*** Begin section ***

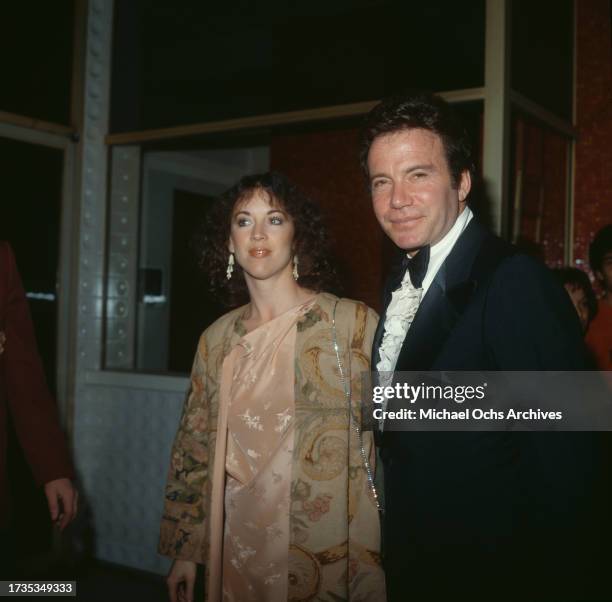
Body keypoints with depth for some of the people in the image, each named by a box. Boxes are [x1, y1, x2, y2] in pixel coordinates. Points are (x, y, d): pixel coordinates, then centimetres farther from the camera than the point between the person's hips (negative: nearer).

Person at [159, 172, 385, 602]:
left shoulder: (354, 323, -10)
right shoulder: (217, 338, 3)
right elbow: (194, 448, 10)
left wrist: (375, 564, -13)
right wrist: (185, 550, 10)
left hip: (328, 554, -3)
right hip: (237, 551, 4)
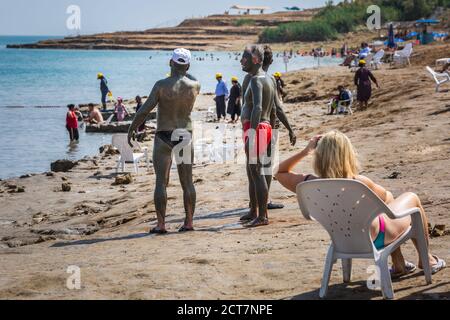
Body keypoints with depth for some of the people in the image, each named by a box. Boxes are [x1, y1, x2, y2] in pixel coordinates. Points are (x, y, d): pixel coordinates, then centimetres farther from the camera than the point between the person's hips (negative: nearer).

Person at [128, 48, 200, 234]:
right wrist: (183, 72, 28)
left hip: (164, 136, -3)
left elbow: (145, 110, -13)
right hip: (186, 135, 3)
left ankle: (161, 224, -3)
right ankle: (189, 222, 10)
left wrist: (132, 129, -3)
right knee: (187, 182, 10)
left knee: (161, 182, 1)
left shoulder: (162, 85, -12)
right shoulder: (194, 86, -2)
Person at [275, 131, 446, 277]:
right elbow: (384, 196, -10)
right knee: (412, 198, 22)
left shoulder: (308, 184, -23)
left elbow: (279, 172, -2)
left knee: (390, 199, 33)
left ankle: (399, 265, 43)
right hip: (376, 238, -5)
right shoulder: (359, 183, -33)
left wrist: (305, 151, -9)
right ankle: (426, 259, 38)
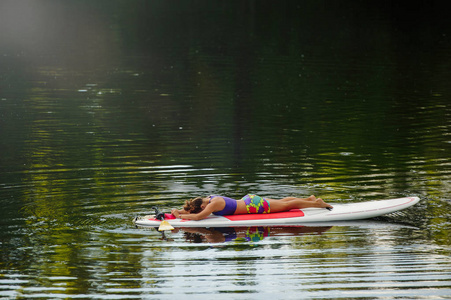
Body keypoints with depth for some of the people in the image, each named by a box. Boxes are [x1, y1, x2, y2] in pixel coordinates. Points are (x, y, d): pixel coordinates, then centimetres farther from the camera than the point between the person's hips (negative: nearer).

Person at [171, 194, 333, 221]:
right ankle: (309, 199, 35)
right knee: (282, 203, 22)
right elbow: (189, 210, 9)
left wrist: (180, 216, -30)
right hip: (248, 200, 8)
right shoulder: (208, 200, -2)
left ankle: (317, 203, 15)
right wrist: (178, 211, -9)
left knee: (286, 205, 5)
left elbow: (199, 216, -39)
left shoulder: (215, 203, -27)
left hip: (253, 205, -8)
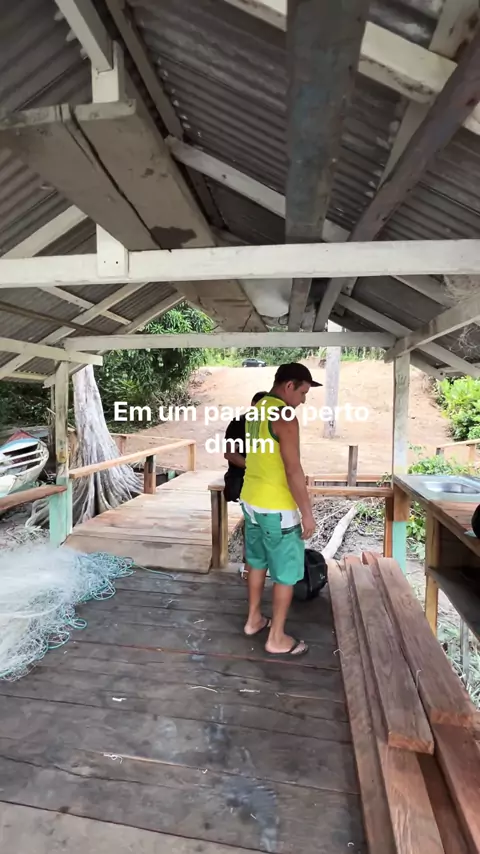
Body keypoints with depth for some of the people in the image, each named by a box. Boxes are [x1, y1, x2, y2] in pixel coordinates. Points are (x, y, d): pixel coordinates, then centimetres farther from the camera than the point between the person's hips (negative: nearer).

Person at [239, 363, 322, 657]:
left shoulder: (256, 411, 8)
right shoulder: (285, 418, -21)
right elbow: (293, 470, -22)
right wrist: (307, 512, -15)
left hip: (251, 500, 9)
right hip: (276, 508, -9)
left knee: (258, 562, 22)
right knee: (287, 573, 6)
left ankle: (254, 619, 37)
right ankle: (277, 638, 19)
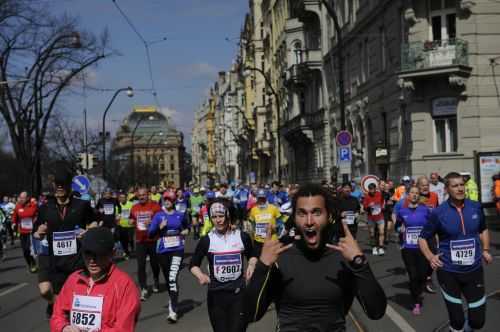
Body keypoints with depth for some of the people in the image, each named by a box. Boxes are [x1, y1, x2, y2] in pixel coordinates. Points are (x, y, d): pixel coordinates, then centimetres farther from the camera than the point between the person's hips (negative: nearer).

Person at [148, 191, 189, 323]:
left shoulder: (180, 215, 6)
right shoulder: (158, 215, 3)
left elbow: (186, 226, 26)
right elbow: (150, 234, -1)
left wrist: (185, 231, 5)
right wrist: (160, 227, -16)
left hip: (177, 249, -2)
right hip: (162, 251, 2)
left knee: (173, 278, -17)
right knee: (168, 279, 13)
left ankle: (173, 311, -19)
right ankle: (173, 301, 37)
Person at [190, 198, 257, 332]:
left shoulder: (242, 237, -2)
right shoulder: (206, 240, -4)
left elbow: (252, 256, 17)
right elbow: (193, 264, 5)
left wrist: (251, 265, -5)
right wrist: (200, 275, -16)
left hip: (239, 293, 0)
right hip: (216, 295, 0)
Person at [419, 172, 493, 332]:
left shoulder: (476, 207, -1)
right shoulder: (438, 213, -11)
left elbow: (483, 230, 18)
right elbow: (423, 238, 0)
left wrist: (485, 250, 4)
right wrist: (430, 257, -16)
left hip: (474, 270, 3)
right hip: (448, 272, -3)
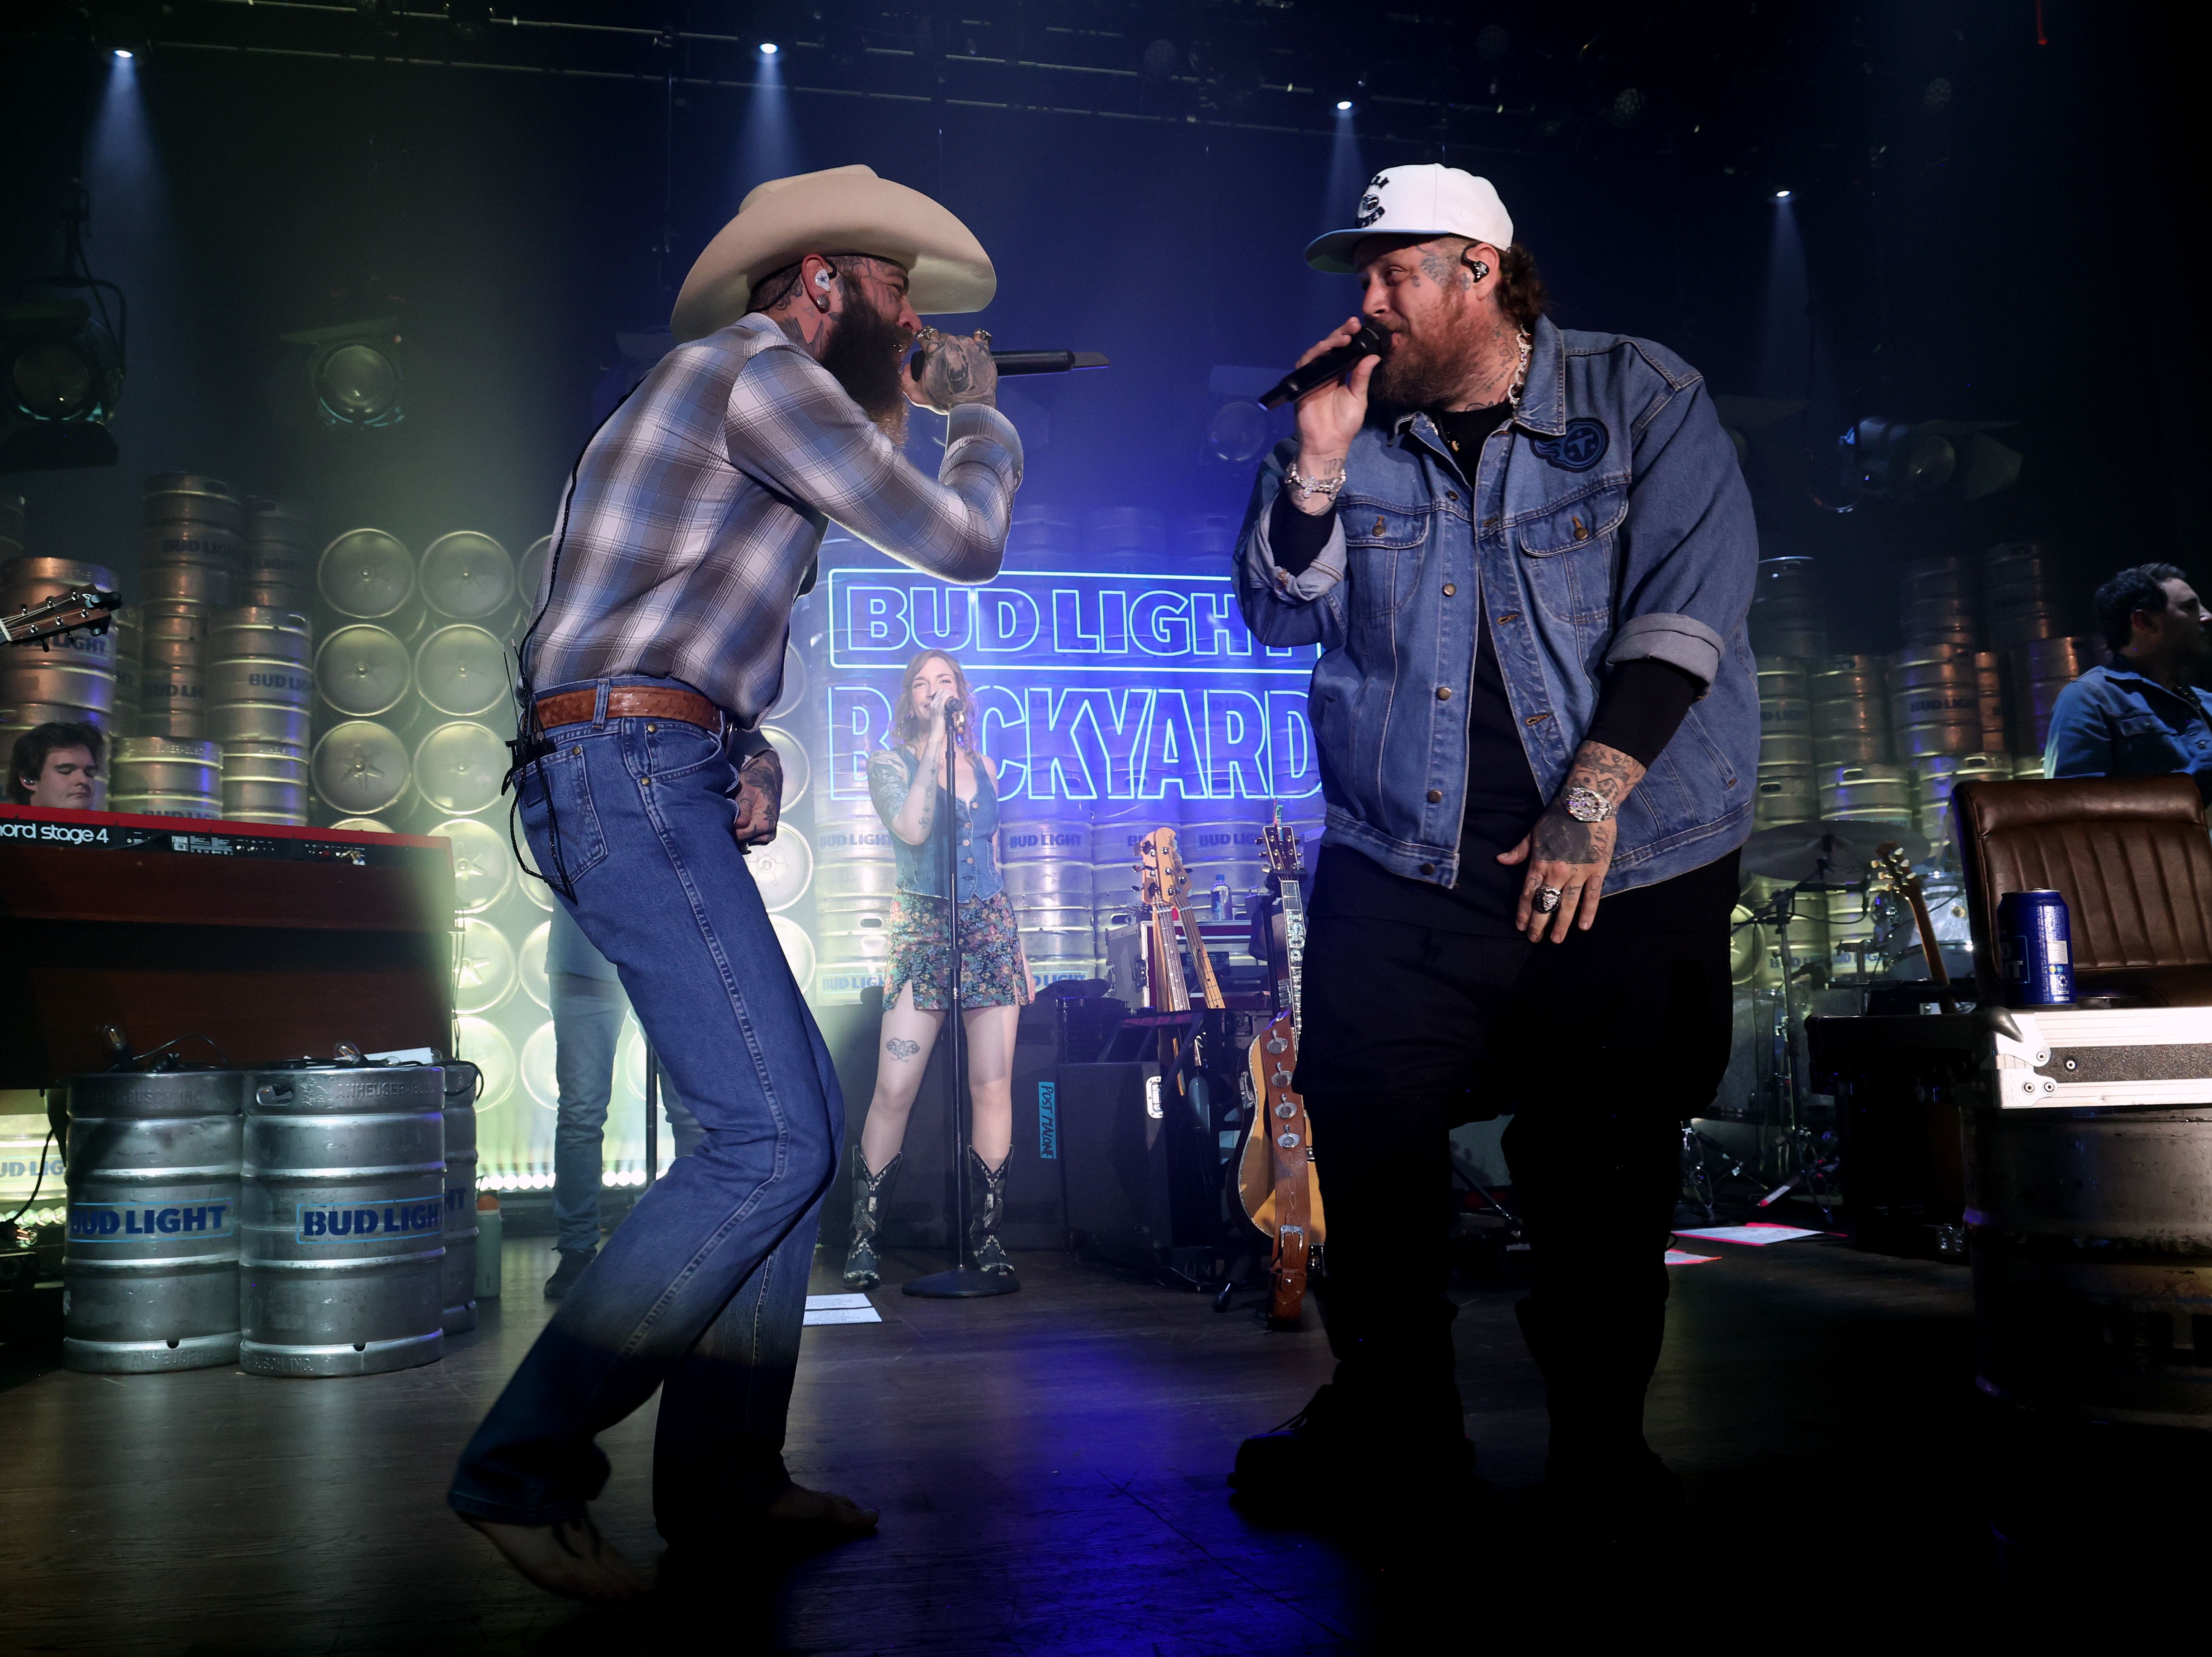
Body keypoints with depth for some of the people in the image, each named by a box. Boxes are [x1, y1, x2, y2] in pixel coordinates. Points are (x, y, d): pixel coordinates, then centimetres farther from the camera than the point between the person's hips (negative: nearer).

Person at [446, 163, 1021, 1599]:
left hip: (652, 784, 11)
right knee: (770, 1138, -15)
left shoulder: (734, 388, 25)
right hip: (630, 771, -11)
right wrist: (981, 415, 12)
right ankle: (526, 1465, -6)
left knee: (802, 1116, 7)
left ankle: (723, 1478, 12)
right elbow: (962, 542, -7)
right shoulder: (759, 366, -6)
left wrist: (901, 416, 31)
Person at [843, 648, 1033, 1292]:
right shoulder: (888, 763, 4)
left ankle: (988, 1236, 6)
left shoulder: (983, 766, 16)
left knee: (994, 1086, -2)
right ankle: (864, 1238, 1)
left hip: (991, 928, 4)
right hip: (922, 930, -3)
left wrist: (1018, 949, 17)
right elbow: (912, 829, -16)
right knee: (894, 1089, -10)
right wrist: (936, 737, -12)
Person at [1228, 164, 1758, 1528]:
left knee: (1604, 1167, 3)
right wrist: (1317, 463, -9)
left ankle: (1602, 1440, 24)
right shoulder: (1364, 428, 10)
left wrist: (1591, 799, -17)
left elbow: (1685, 605, -10)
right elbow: (1278, 617, 5)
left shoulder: (1643, 401, 0)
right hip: (1401, 868, 3)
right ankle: (1395, 1425, 20)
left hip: (1630, 869, -2)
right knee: (1369, 1137, 0)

*** End section ***

## What you will do
Repeat word for word the lines above, from the first entry through the line containing "left hip: (164, 136, -3)", with both ends kept and the pictures dropped.

## Finished exercise
Body keypoints with depth for some of the people in the image, each named by a box. Boxes are [x1, y1, x2, y2] in pixel coordinates. Points are (x, y, d): pixel coordinates, then centimetres farther from the camera than the point between the person's hips (negative: nearer).

Person at [159, 172, 385, 602]:
left shoulder: (354, 323, -10)
right shoulder: (217, 338, 3)
right elbow: (194, 448, 10)
left wrist: (375, 564, -13)
right wrist: (185, 550, 10)
left hip: (328, 554, -3)
right hip: (237, 551, 4)
Body keypoints with depth for some of the people in the image, each named by a box. Boxes are [x1, y1, x2, y2] in pixel coordinates. Points are (x, y, d): pixel coordinates, then centimetres farther from the camera than the point between the person's hips (negative: nearer).

Person at [128, 48, 200, 234]:
right wrist: (183, 72, 28)
left hip: (164, 136, -3)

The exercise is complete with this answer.